SDS-PAGE and Western immunoblotting analysis of LPS prepared from strain PAO1, mutant PAO1waaL, and complemented transconjugant. LPS from all strains were prepared by the HB method (A to D). Panel A is the silver-stained SDS-PAGE gel, and panels B to D are Western immunoblots with various monoclonal antibodies (MAb). LPS from the mutant PAO1waaL is deficient in the low-molecular-weight core-plus-one O-antigen band. Although panels B, C, and D showed the presence of LPS bands that reacted with MAb N1F10 (A-band specific), MAb MF15-4 (B-band specific), and MAb 18-19 (core-plus-one O-antigen), respectively, we suspect that these bands are undecaprenol lipid carrier-linked glycolipids that have not been ligated to core lipid A. These types of glycolipids are sensitive to phenol treatment, as described in our earlier studies (50). Panels E and F are Western immunoblotting analysis of LPS from strain PAO1, waaL mutant, and complemented transconjugant prepared using the hot-aqueous phenol method.

FIG. 4.

Determination of twitching motility using the sub-agar-surface translocation assay.

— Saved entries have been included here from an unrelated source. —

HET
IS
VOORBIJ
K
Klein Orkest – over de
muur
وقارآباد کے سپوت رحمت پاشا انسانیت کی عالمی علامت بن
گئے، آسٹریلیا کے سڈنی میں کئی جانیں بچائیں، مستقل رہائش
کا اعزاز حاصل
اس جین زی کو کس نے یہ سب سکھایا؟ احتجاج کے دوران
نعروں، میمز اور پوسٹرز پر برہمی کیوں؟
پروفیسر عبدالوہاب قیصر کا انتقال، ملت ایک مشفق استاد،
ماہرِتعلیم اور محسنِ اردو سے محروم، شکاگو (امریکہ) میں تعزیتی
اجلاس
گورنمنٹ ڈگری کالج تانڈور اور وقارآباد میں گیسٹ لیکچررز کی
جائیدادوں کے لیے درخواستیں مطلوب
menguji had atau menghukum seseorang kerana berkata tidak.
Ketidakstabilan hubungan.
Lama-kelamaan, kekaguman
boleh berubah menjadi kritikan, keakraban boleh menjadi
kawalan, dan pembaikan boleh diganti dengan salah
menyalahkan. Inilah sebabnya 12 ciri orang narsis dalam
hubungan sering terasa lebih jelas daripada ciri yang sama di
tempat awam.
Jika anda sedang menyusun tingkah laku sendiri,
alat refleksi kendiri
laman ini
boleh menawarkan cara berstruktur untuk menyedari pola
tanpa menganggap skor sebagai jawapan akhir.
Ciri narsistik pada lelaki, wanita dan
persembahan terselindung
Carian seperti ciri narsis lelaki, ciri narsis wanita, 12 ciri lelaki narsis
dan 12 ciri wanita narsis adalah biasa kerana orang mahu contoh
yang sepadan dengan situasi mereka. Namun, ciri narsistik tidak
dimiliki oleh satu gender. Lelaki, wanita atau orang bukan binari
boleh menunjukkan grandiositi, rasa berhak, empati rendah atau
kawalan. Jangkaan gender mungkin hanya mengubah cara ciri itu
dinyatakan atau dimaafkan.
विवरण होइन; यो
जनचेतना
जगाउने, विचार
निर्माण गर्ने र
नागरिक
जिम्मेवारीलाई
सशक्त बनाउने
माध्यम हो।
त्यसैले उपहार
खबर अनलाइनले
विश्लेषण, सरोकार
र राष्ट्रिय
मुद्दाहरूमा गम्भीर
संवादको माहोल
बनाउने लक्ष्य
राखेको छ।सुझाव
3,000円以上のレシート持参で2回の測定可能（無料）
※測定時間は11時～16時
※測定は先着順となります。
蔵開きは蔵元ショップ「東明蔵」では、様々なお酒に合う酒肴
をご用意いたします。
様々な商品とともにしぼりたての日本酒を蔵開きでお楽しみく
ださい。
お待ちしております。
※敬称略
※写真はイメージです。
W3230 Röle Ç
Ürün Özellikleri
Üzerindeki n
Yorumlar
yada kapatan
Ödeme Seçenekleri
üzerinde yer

The zones of motility cells are as follows: (A) P. aeruginisa PAO1, (B) mutant PAO1waaL, (C) PA14, and (D) mutant PA14waaL. Where the cells are nontwitching, only a small “needle-point” at the origin of inoculation can be visualized.

FIG. 5.

Examination of swimming motility of P. aeruginosa strains. Panels A and B represent the parent strains, waaL mutants, and complemented transconjugants of PAO1 and PA14, respectively. Cells were inoculated with a toothpick from an overnight LB agar plate onto a swim plate and photographed after 18 h incubation at 30°C.

FIG. 6.

Electron microscopic analysis of flagella and pili from (A) PAO1, (B) mutant PAO1waaL, (C) PA14, and (D) mutant PA14waaL. Open arrows indicate the flagella and closed arrows indicate the pili. Bars equal 653.59 nm for A, 861.11 nm for B, 1503.26 nm for C, and 1638.88 nm for D. Note that in the inset of Panel B, only a few PAO1waaL mutant bacteria within a group of cells were found to possess flagella. No pili could be discerned on the surfaces of any of the mutant bacteria examined.